Shrimps-Zuchtstationen sind Mangrovenkiller Nummer eins. Bild: reuters

ESMERALDAS taz Jeden Morgen verflucht Beatriz Bustos die Brücke am Fluss. Ihre steife Hüfte schmerzt, der Rücken sowieso, wenn sie sich früh morgens um halb vier aus dem Bett wälzt. Vorsichtig schließt sie das Moskitonetz hinter sich, damit die beiden Kinder und das Baby, mit denen sie die Matratze teilt, weiterschlafen können. Dann fängt Beatriz Bustos an, in der Küche Mehl und Wasser zu einem Teig zu kneten.

Anfang der 80er Jahre herrschte ein Shrimps-Boom, die Nachfrage konnte durch Wildfang nicht gedeckt werden. Die industrielle Mast in den Mangrovenwäldern an der Westküste Amerikas (Schwerpunkt Ecuador) sowie in Asien (Thailand, Indonesien, Bangladesh) wurde forciert. Mehr als ein Drittel aller weltweit gehandelten Shrimps wird künstlich gezüchtet. Garnelen werden mit Fischmehl gefüttert (pro Kilo Shrimps 3 bis 4 Kilo Fischmehl). Die weltweite Aquakultur von Garnelen hat sich von 1990 bis 2003 auf rund 1,3 Millionen Tonnen erhöht und somit fast verdoppelt. Pro Kopf und Jahr werden in Deutschland 0,6 Kilo verbraucht. Durch das Abholzen der Mangroven wird der Lebensraum vieler Fische und Krebse zerstört. Die Shrimps werden mit Antibiotika behandelt, Fressfeinde und Algen mit Pestiziden bekämpft. Rückstände wurden auch in den exportierten Nahrungsmitteln nachgewiesen. Auch Garnelen aus dem Meer sind auch problematisch: Die Schleppnetze reißen den Meeresboden auf und zerstören die Korallen.

Vor knapp zwei Jahren ist die 45-Jährige von der Brücke gefallen, die vom Bootsanleger ins Dorf Santa Rosa führt.

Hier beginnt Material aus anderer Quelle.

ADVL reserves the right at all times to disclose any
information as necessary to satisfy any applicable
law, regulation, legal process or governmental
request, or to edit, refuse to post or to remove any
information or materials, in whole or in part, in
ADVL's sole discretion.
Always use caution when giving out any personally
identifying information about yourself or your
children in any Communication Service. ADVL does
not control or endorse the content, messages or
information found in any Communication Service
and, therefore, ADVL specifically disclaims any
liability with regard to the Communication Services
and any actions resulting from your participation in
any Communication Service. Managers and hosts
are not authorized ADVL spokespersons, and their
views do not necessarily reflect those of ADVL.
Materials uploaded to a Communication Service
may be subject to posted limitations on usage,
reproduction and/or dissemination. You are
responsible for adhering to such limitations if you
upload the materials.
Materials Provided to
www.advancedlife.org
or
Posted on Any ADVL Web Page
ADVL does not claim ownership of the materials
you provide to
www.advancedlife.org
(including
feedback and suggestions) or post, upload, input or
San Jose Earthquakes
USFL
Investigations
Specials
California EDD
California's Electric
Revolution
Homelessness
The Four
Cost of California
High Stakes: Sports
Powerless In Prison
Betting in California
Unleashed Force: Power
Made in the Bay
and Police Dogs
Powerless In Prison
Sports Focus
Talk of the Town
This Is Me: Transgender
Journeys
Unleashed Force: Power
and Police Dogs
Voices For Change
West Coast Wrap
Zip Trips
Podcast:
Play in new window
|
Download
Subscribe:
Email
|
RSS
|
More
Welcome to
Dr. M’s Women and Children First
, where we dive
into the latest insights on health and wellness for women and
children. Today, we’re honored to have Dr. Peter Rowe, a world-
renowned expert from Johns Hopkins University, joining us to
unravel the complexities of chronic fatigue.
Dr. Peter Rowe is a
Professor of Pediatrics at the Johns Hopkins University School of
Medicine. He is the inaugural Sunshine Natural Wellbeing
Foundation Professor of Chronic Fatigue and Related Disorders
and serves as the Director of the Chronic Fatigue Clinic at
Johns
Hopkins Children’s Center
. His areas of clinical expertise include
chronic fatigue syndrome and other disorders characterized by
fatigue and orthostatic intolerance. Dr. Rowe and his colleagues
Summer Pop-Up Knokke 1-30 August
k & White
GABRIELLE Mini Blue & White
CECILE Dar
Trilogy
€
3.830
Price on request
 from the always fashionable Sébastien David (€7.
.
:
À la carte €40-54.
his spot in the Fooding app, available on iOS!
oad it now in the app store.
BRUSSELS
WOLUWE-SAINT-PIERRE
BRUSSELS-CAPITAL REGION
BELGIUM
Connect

Solange sie denken kann, fehlen Bretter in dem Steg und machen den Landgang zu einem Hindernislauf. Beatriz hat das Gleichgewicht verloren und ist aus vier Metern Höhe auf die Uferböschung gestürzt. "Ein Wunder, dass ich nicht gelähmt bin", sagt sie und lässt die erste Tortilla in den Topf mit siedendem Palmöl gleiten.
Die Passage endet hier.